Il ressort des documents transmis à la commission des sanctions que la société I. SA établit que le document intitulé « code d'éthique et de conduite des affaires » comporte un chapitre intitulé « Prévenir et détecter les faits de corruption » qui précise, de manière claire, que le groupe est doté d'un code de conduite en application de l'article 17  de la du 9 décembre 2016 et que ce code se dénomme«  politique anticorruption ». Ce même chapitre indique que cette politique anticorruption est consultable par tous les collaborateurs du groupe sur l'intranet qui leur est réservé (le Blue book) et qu'elle est traduite dans toutes les langues de travail. Dans le dernier état de ses productions, la société I. SA établit que sa« politique anticorruption » a été traduite dans les vingt¬ trois langues de travail dans lesquelles le code d'éthique et de conduite des affaires est lui-même traduit. Enfin, ce chapitre mentionne l'annexion de cette « politique anticorruption » aux règlements intérieurs des établissements français du groupe. La commission des sanctions estime que les diligences ainsi accomplies par la société sont de nature à permettre l'accessibilité de son code de conduite pour l'ensemble de ses salariés et collaborateurs.

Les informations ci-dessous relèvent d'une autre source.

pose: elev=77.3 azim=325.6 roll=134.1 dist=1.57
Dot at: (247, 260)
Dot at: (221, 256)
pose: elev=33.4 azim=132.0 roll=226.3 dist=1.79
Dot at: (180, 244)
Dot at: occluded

La commission constate que l'ensemble des mesures analysées aux paragraphes 5, 6 et 7 ont permis à la société I. SA de satisfaire aux exigences posées par les dispositions du 1° du Il de l'article 17 de la loi du 9 décembre 2016.

Sur le respect de l'échéance fixée:

8.   La commission des sanctions retient, par ailleurs, qu'il y a lieu, dans l'appréciation qu'elle doit porter sur le respect des délais dont disposait la société I. pour se conformer à cette injonction, de tenir compte non seulement de ce que ces délais ont nécessairement bénéficié de la suspension générale, résultant de l'article 8 de l'ordonnance n° 2020-306 du 25 mars 2020 relative à la prorogation des délais échus pendant la période d'urgence sanitaire et à l'adaptation des procédures pendant cette même période, mais également des contraintes liées à l'état d'urgence sanitaire qui ont pesé sur cette société, comme sur l'ensemble des acteurs économiques, tout au long de l'année 2020.

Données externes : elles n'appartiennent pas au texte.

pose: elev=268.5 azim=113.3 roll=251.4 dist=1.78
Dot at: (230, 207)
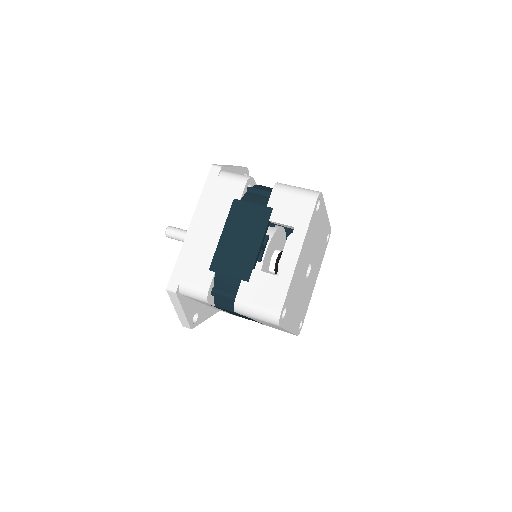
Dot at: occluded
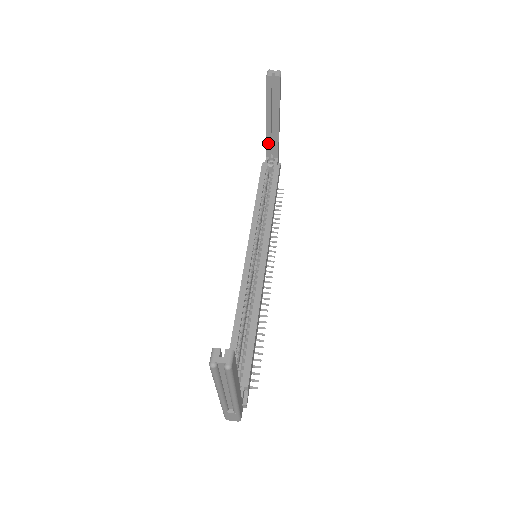
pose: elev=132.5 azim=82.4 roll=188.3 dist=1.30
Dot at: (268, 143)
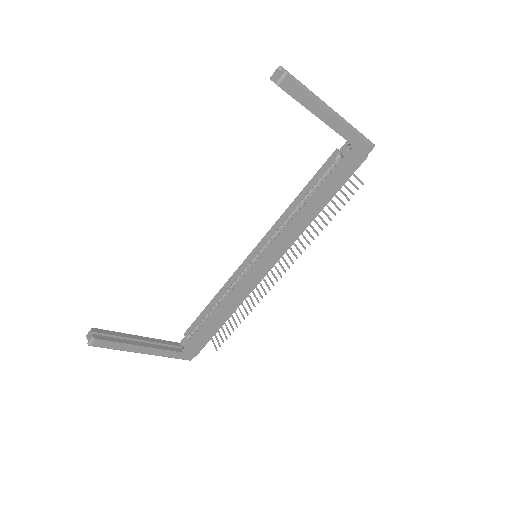
Dot at: occluded
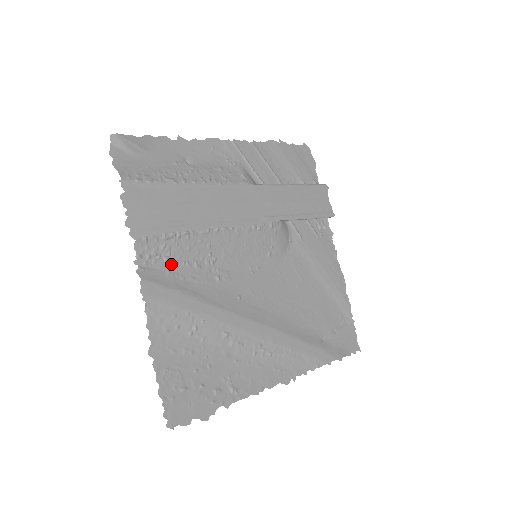
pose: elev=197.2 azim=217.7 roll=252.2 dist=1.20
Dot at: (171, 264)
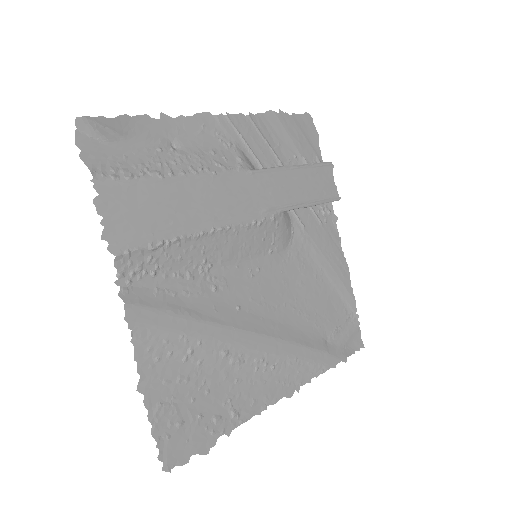
Dot at: (159, 279)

9.   Il résulte de tout ce qui précède que la société I. SA doit, par suite, à la date où la commission des sanctions statue et sans que puisse lui être reproché un retard traduisant un mauvais vouloir, être regardée comme ayant exécuté l'injonction relative à son code de conduite.

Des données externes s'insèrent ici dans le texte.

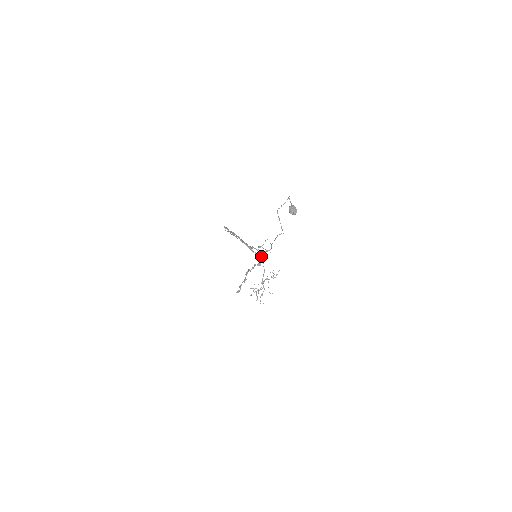
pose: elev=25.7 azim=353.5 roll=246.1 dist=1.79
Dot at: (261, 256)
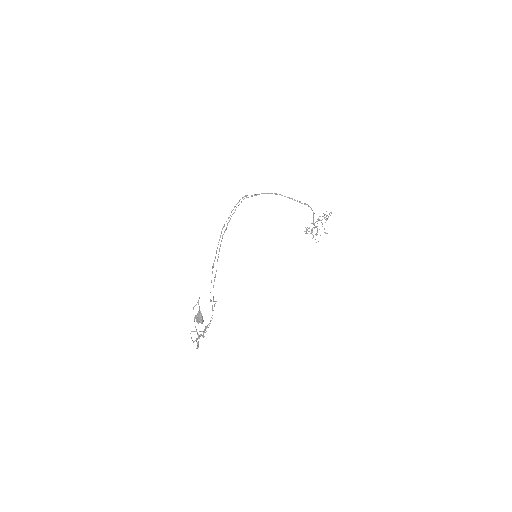
Dot at: occluded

10.   Il n'y a, dès lors, plus lieu pour la commission de prononcer d'injonction, ni de sanction pécuniaire ou de publication à l'encontre de la société I. à raison du grief dont elle a été saisie par le directeur de l'agence, tiré de ce que cette société ne disposait pas d'un code de conduite conforme aux dispositions du 1° du II de l'article 17 de la loi du 9 décembre 2016.

La commission des sanctions, après en avoir délibéré en la même composition, la secrétaire de la séance s'étant retirée, par ces motifs,

DECIDE:

Article 1er : Il n'y a lieu de prononcer ni de nouvelle injonction, ni de sanction pécuniaire ou de publication à l'encontre de la société I. SA à raison du manquement aux dispositions du 1° du II de l'article 17 de la loi du 9 décembre 2016.

Article 2: A une date qu'elle fixera, postérieurement à l'expiration des délais fixés à l'article 4 de sa décision du 7 février 2020, la commission des sanctions se prononcera sur la persistance du manquement aux dispositions du 5° du II de l'article 17 de la loi du 9 décembre 2016, à la lumière des mesures prises, à cette date, par la société I. SA pour s'y conformer.

Article 3 : La présente décision sera notifiée à la société I. SA et à son directeur général en exercice. Elle sera, en outre, communiquée au directeur de l'Agence française anticorruption.